Zijiao Chen, a Ph.D. student at the National University of Singapore (NUS), is a member of a multinational team that includes people from the United States and China.
She compared their mind-blowing invention to a “mini GPT for the brain,” which, similarly to ChatGPT, leverages a large-scale dataset from a functional magnetic resonance imaging machine (fMRI) “to learn how our brain interprets and thinks about things.”
The method employs brain scans of young adult participants who enter an fMRI for 18 hours and view at images from a dataset of 160,000 images for nine seconds each. The photographs span from everyday structures to sports activities such as baseball and wildlife such as giraffes and swans.
The signals are then processed by “MinD-Vis,” an AI model, to teach it to link specific brain patterns with image properties such as color, shape, texture, and semantics.
In the last stage, it can recover previously undetected visual stimuli from fresh images displayed to participants in the fMRI using brain activity analysis.

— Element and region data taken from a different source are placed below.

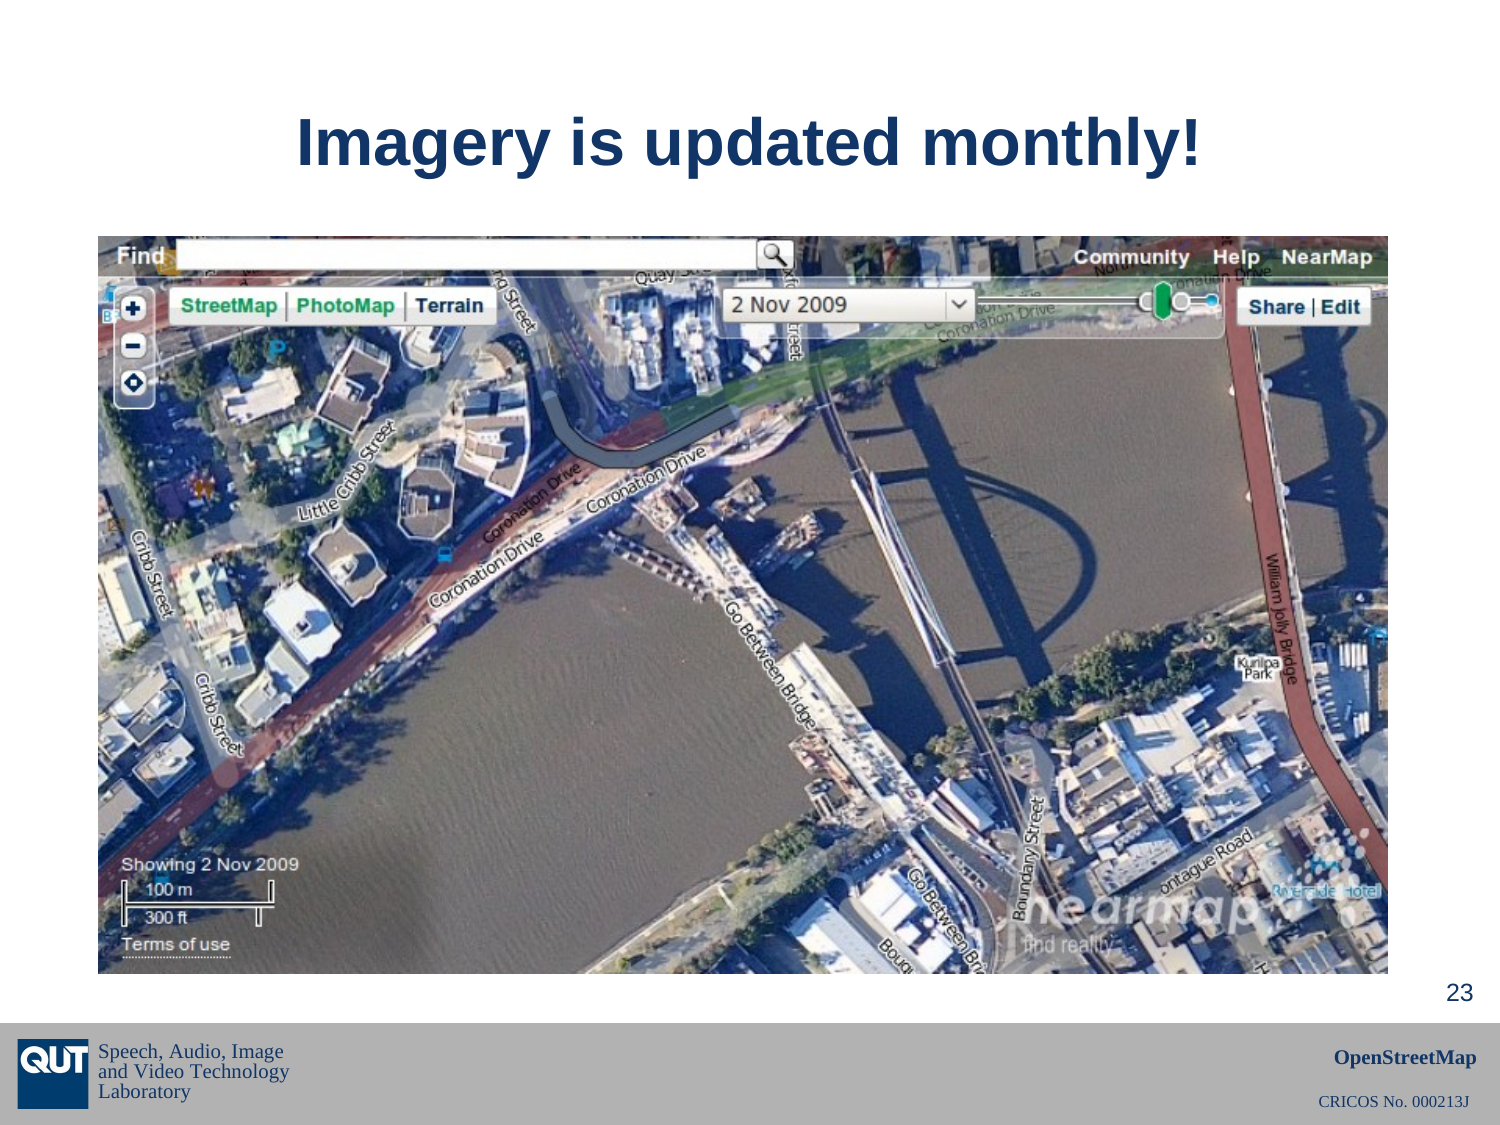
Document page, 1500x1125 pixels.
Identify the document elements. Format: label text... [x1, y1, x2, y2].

picture [17, 1039, 89, 1109]
picture [98, 236, 1388, 974]
title Imagery is updated monthly! [74, 44, 1425, 233]
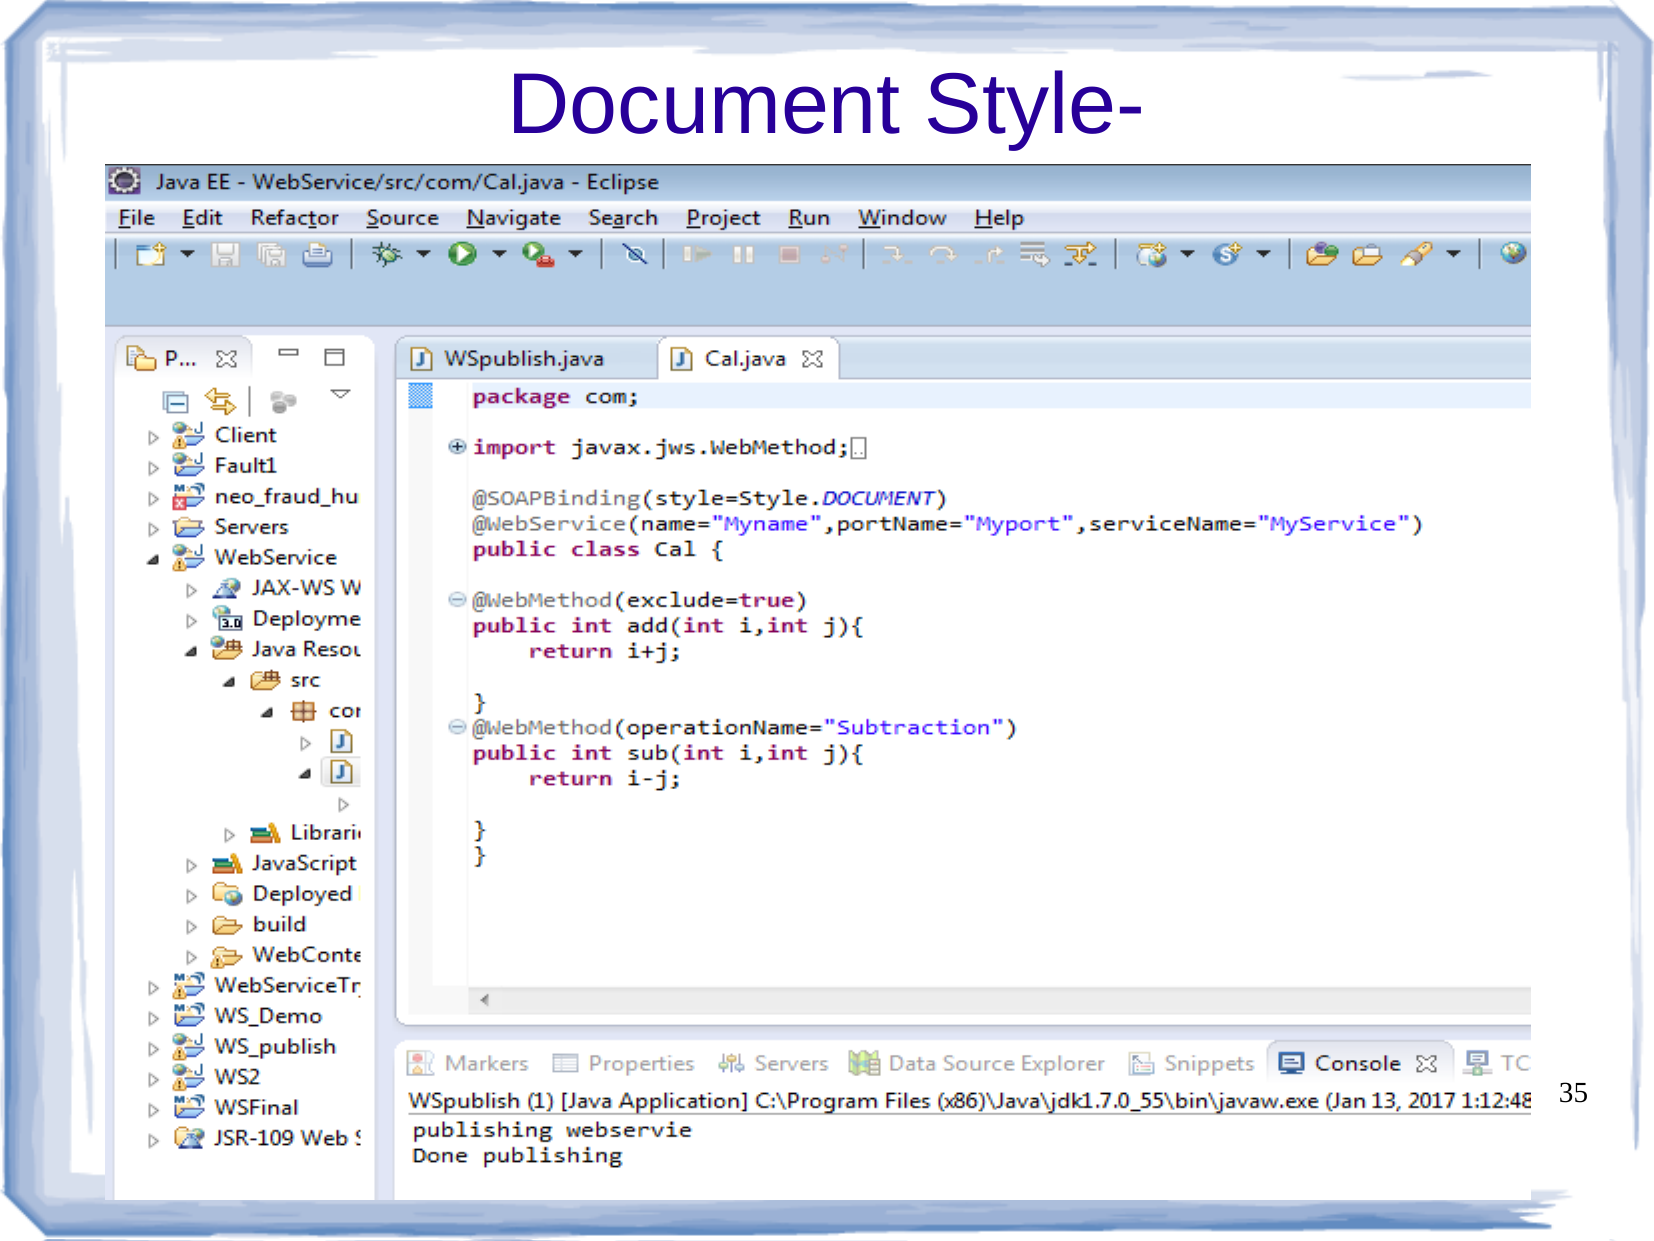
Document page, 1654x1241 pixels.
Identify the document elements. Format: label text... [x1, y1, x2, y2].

title Document Style- [82, 0, 1571, 208]
picture [0, 0, 1654, 1241]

“In other words, Mind-Vis is able to read and reconstruct images from our minds,” Ms. Chen explained, adding that the decoded images were consistent. While not 100% accurate, they are recognizable matches that greatly outperformed earlier tests of a similar sort.

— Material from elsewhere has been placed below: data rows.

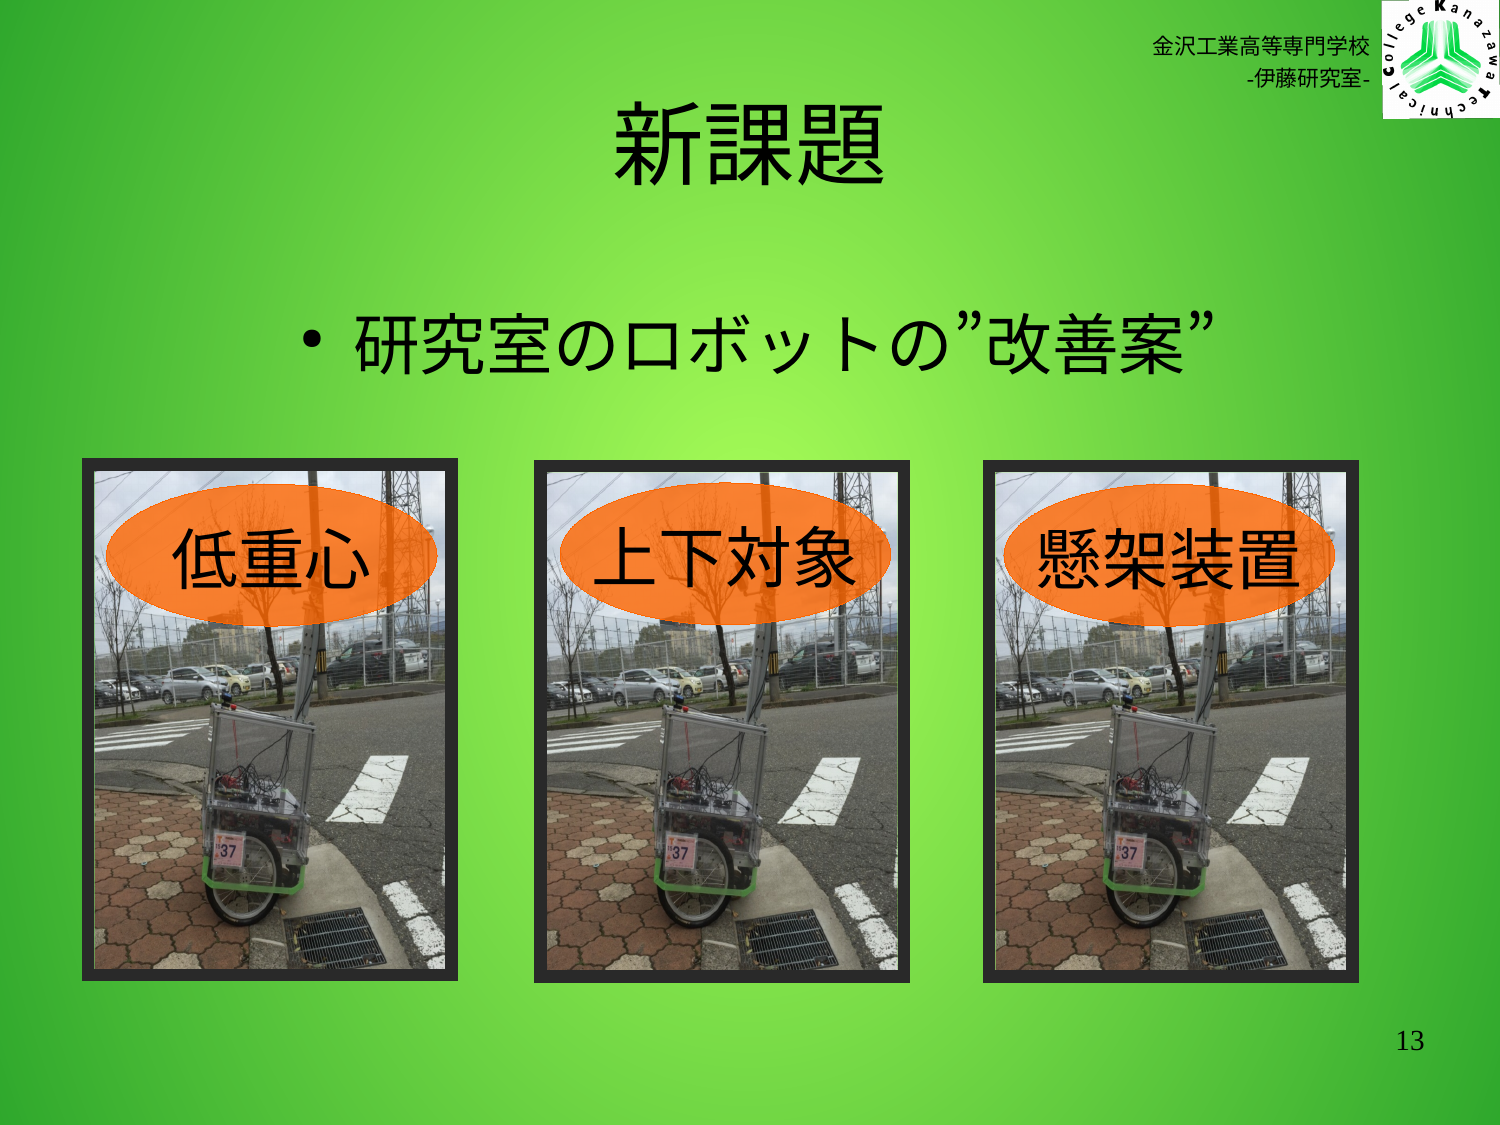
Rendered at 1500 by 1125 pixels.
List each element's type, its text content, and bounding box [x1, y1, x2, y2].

title 新課題 [75, 44, 1425, 233]
picture [546, 472, 898, 971]
picture [94, 470, 446, 969]
list 研究室のロボットの”改善案” [247, 292, 1253, 945]
text_box 懸架装置 [1003, 484, 1335, 627]
text_box 低重心 [106, 484, 438, 627]
picture [995, 472, 1347, 971]
picture [1382, 0, 1500, 118]
text_box 上下対象 [560, 482, 891, 625]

“Decoding obtains critical information that aids in understanding how our brain processes and interprets the world around us.” It allows researchers to “visualize and unlock the mystery of the brain, as well as gain a deeper understanding of its complex functions,” she said.

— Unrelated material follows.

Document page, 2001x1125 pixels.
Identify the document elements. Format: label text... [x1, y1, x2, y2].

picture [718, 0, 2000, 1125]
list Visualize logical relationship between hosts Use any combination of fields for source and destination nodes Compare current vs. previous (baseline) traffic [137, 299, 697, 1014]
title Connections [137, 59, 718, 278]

Technology has the potential to improve the lives of the disabled
Within a few years, technology may allow people with impairments to engage with a more advanced machine that can better simulate human cognitive and decision-making processes in real time.
“For example, if somebody is unable to type, they can just picture a sentence… We can decode a sentence he is thinking about. “That’s the long-term goal,” she explained.
Helen Zhou, an associate professor at the NUS Centre for Sleep and Cognition, anticipated that fine-tuning the technology to achieve this goal could take a decade.
She added that for the notion to be commercialized, it would also necessitate a change away from cumbersome equipment like fMRI machines and towards a portable device, such as an EEG (electroencephalogram) headband that utilizes sensors to monitor brain activity.
The goal would be to create a computer capable of real-time decoding that a consumer could take home, connect to WiFi, and readily customize to their specific needs. “That’s the dream,” Ms Zhou added.
She did, however, admit that safeguards were required to prevent such technological improvements from being exploited.
“We really need to be very cautious about governing the usage of this technology and have certain guidelines and firewalls,” she said.
It would be difficult to forcefully read someone’s mind in its current form because the technique requires agreement to function. The individual may thwart the technology simply by training their mind to think about something other than what is being perceived.
However, as science, AI, and technologies become more advanced, the chance of a machine reading someone’s mind without their permission increases.